If the corps sticks with its plan for the Morganza-to-the-Gulf levee, Harris
said, "I would think they would need to come up with a better system than
what we have at Bayou Sauvage. I wouldn't recommend that system for
widespread use."


Another bad idea?

Oliver Houck, a Tulane University environmental law professor and critic of
the corps' levee proposals, said the concept reminds him of marsh management
programs of the late 1980s. The idea then was to enclose marshes to protect
them from too much vegetation-killing saltwater.

"They not only did not save the marshes, they turned out to hasten their
destruction. All we did was drown the marshes," Houck said, because
freshwater pooled in the marshes, rather than flowing naturally into and out
with the tides.

He worried that leaky levees could have a different unintended consequence:
restricting water flow to the point where the marshes die.

"A lot of the water that supplies marshes doesn't run over the surface of
the land; it runs over two or three feet below the surface of the land as
seepage ... The weight of the levee presses down and it acts like a
tourniquet," Houck said. "You're breathing with half a lung. You're pumping
the stuff out of your heart with one ventricle."

The state agrees with the corps that new levees are needed south of New
Orleans and Houma, said Randy Hanchey, Louisiana's deputy secretary for
natural resources.

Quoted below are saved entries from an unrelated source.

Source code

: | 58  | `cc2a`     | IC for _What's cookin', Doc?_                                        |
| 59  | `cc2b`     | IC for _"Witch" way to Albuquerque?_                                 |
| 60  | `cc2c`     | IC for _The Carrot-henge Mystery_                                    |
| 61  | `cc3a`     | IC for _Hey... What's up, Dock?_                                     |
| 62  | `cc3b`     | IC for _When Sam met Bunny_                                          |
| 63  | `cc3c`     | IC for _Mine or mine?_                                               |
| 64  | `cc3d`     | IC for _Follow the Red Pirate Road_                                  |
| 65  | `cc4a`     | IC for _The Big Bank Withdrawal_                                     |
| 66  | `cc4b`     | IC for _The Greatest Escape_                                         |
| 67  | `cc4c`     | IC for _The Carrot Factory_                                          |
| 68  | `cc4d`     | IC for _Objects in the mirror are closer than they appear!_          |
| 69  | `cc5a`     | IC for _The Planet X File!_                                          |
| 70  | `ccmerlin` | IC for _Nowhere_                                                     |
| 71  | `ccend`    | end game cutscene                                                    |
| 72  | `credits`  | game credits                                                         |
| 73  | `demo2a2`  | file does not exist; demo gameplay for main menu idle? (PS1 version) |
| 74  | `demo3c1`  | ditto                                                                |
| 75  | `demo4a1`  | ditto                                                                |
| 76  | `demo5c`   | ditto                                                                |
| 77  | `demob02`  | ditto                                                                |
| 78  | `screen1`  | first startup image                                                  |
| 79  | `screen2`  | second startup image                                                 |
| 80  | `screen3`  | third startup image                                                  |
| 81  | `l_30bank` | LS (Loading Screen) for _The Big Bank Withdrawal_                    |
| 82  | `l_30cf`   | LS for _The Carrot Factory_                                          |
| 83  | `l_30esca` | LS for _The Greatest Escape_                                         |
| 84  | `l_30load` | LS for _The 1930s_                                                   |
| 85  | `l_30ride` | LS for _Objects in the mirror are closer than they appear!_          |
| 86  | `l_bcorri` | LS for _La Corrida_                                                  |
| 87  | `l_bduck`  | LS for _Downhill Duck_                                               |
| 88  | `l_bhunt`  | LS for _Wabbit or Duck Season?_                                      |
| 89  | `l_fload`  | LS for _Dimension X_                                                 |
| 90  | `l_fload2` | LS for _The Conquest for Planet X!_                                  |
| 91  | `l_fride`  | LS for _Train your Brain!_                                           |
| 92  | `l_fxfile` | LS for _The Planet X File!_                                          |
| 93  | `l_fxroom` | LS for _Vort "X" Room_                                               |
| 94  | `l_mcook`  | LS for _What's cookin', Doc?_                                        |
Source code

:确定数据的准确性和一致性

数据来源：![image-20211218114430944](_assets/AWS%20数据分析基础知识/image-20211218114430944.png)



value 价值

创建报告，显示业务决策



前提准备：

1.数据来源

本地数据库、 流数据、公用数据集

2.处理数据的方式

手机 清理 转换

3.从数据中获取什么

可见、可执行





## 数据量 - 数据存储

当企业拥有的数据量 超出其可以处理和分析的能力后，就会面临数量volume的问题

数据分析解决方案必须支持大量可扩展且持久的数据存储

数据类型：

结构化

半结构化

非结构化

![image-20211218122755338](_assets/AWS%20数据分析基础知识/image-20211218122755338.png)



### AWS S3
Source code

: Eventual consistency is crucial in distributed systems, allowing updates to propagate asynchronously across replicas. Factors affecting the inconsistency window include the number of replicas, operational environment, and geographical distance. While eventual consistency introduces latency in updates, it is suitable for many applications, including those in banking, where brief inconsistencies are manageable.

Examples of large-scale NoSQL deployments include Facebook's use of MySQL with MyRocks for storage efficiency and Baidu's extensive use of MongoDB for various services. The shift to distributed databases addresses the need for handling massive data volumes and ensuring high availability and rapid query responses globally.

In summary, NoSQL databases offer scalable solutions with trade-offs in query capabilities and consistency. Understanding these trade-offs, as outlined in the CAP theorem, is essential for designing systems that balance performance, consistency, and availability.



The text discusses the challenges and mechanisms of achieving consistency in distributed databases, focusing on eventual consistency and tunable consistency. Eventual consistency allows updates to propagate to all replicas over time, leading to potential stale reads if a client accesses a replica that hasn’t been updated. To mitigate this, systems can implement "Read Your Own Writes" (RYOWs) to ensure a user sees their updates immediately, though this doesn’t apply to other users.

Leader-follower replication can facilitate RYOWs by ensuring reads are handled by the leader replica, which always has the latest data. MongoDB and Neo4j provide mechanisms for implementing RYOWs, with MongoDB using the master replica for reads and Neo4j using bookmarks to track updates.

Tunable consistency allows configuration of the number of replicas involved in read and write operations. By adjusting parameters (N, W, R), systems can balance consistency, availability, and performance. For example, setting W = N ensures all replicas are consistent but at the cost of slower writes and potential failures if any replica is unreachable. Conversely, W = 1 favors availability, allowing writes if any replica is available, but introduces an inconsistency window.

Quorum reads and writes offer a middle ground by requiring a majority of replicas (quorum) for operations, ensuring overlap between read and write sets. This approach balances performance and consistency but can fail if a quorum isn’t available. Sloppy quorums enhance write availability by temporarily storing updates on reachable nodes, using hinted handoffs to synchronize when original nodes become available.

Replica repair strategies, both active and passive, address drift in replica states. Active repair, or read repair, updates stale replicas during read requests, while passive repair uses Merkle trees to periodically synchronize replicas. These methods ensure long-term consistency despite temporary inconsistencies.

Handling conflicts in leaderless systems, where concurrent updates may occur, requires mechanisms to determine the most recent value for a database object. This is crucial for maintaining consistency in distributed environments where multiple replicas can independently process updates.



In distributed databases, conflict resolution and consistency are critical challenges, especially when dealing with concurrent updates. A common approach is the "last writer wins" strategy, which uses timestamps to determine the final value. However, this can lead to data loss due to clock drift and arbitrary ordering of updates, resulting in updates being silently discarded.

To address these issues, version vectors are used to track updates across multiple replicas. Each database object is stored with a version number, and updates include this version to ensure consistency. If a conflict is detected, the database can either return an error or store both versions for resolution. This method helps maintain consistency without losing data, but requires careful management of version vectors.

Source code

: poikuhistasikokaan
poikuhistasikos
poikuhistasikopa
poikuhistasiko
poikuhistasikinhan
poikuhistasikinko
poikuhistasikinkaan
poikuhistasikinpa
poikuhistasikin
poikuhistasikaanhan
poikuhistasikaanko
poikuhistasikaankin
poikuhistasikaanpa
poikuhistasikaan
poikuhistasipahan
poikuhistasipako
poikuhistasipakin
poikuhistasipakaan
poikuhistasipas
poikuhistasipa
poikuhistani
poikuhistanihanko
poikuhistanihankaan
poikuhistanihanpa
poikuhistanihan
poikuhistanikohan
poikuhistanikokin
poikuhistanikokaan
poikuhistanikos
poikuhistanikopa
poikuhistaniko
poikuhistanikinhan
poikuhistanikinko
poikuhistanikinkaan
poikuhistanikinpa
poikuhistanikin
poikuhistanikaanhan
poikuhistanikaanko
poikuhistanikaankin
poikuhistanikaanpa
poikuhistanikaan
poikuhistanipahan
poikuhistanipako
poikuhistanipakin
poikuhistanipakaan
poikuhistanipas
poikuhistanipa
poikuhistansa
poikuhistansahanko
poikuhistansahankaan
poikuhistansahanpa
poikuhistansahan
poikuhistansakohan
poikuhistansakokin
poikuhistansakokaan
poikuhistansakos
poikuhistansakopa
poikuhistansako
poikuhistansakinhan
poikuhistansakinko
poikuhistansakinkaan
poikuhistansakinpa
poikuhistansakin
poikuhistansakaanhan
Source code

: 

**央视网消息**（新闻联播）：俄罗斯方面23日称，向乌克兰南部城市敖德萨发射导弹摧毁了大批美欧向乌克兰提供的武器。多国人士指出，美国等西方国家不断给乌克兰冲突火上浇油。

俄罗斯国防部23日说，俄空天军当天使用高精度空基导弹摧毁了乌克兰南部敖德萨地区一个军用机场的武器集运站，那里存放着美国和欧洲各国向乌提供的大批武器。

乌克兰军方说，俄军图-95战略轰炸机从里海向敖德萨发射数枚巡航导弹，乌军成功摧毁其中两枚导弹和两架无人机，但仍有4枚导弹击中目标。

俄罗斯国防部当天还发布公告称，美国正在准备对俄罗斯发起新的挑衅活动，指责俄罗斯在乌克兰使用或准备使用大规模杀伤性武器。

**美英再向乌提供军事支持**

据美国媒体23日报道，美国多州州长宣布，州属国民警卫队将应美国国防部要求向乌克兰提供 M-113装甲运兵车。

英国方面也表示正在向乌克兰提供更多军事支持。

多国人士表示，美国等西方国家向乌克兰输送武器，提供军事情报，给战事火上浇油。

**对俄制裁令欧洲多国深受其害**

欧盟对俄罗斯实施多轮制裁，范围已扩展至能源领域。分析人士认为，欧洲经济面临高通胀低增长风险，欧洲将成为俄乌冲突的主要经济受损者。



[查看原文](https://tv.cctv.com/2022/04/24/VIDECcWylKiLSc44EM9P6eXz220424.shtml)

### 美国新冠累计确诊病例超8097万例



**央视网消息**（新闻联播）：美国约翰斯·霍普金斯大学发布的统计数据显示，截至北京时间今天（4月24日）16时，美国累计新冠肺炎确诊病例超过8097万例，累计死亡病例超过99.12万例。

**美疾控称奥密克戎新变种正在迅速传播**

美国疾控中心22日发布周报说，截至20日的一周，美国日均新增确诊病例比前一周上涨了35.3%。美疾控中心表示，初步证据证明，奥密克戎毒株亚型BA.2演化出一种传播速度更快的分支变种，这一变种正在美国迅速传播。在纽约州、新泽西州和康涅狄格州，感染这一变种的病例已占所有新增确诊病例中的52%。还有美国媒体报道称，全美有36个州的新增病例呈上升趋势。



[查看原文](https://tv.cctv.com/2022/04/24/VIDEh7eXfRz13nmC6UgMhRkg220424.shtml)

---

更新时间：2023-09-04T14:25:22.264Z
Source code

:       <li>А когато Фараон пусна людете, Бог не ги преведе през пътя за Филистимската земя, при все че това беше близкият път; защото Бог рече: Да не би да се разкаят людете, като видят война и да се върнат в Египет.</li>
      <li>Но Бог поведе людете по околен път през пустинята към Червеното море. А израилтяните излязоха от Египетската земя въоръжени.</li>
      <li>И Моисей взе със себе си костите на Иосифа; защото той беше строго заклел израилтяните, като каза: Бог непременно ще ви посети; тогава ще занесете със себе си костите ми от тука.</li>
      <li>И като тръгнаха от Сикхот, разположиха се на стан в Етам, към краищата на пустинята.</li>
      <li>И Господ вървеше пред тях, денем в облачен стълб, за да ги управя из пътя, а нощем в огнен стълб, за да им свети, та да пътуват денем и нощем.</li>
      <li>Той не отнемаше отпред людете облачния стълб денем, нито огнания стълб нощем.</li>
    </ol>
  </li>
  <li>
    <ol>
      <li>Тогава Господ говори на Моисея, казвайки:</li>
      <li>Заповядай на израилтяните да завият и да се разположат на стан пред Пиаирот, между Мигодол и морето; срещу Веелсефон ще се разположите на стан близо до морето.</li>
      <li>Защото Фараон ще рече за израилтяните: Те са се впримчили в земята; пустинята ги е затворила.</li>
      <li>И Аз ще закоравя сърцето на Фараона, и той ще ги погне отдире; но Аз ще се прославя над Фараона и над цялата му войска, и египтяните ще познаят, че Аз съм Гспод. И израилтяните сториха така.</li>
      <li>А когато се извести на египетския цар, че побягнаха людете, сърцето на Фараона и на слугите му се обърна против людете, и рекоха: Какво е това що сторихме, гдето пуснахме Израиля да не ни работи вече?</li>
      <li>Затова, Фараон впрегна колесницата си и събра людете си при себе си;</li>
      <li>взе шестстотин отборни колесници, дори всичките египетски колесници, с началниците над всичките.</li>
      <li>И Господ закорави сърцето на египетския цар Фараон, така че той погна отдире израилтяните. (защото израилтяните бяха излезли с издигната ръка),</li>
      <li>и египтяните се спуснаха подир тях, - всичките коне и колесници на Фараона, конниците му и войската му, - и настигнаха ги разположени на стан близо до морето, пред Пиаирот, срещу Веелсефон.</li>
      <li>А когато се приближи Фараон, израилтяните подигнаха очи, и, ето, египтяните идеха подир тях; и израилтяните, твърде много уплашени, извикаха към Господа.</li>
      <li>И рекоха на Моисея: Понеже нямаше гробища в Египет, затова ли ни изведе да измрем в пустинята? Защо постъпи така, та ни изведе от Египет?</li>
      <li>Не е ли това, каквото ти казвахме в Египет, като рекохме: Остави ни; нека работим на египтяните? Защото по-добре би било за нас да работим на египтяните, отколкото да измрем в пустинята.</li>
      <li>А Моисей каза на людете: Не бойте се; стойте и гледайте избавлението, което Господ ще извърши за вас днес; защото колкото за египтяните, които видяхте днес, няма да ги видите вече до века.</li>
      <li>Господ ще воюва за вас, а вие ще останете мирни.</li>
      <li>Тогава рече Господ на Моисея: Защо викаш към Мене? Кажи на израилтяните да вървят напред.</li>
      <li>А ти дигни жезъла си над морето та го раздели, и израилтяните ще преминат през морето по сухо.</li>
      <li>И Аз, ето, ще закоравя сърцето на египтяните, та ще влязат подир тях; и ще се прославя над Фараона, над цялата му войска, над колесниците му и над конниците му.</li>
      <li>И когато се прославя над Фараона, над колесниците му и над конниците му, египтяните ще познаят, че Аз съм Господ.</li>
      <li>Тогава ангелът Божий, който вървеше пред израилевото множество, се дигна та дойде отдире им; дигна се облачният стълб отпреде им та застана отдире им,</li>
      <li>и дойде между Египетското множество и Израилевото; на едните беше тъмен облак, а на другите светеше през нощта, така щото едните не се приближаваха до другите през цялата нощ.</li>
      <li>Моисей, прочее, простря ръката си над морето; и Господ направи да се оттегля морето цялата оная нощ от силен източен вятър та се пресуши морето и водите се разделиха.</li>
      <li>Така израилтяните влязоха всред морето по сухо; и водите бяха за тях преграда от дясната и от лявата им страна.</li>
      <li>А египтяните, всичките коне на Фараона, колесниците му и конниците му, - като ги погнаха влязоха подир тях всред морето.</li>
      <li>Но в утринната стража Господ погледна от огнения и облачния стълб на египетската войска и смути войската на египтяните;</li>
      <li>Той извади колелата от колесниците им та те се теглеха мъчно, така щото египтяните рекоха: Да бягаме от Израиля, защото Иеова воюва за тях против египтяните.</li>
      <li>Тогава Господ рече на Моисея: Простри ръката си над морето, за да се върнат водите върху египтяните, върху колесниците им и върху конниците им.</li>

But to balance that need for protection with coastal
restoration, he said the corps may have to do more than simply preserve
existing bayous and other waterways.

Many of those waterways already have been altered over the decades, through
the digging of canals to access oil wells or fishing and hunting camps.
Rather than just maintain them in their present state, Hanchey said,
drafting a new hurricane protection plan offers the chance to restore some
areas to their historical conditions.

"The current conditions may not be desirable. If you're going to put these
things in, we believe we've got an obligation to go beyond simply providing
water flows between the existing channels," he said. "Once you build them,
if you're wrong, if these water control structures really don't provide
enough (water) exchange, it would be difficult to retrofit."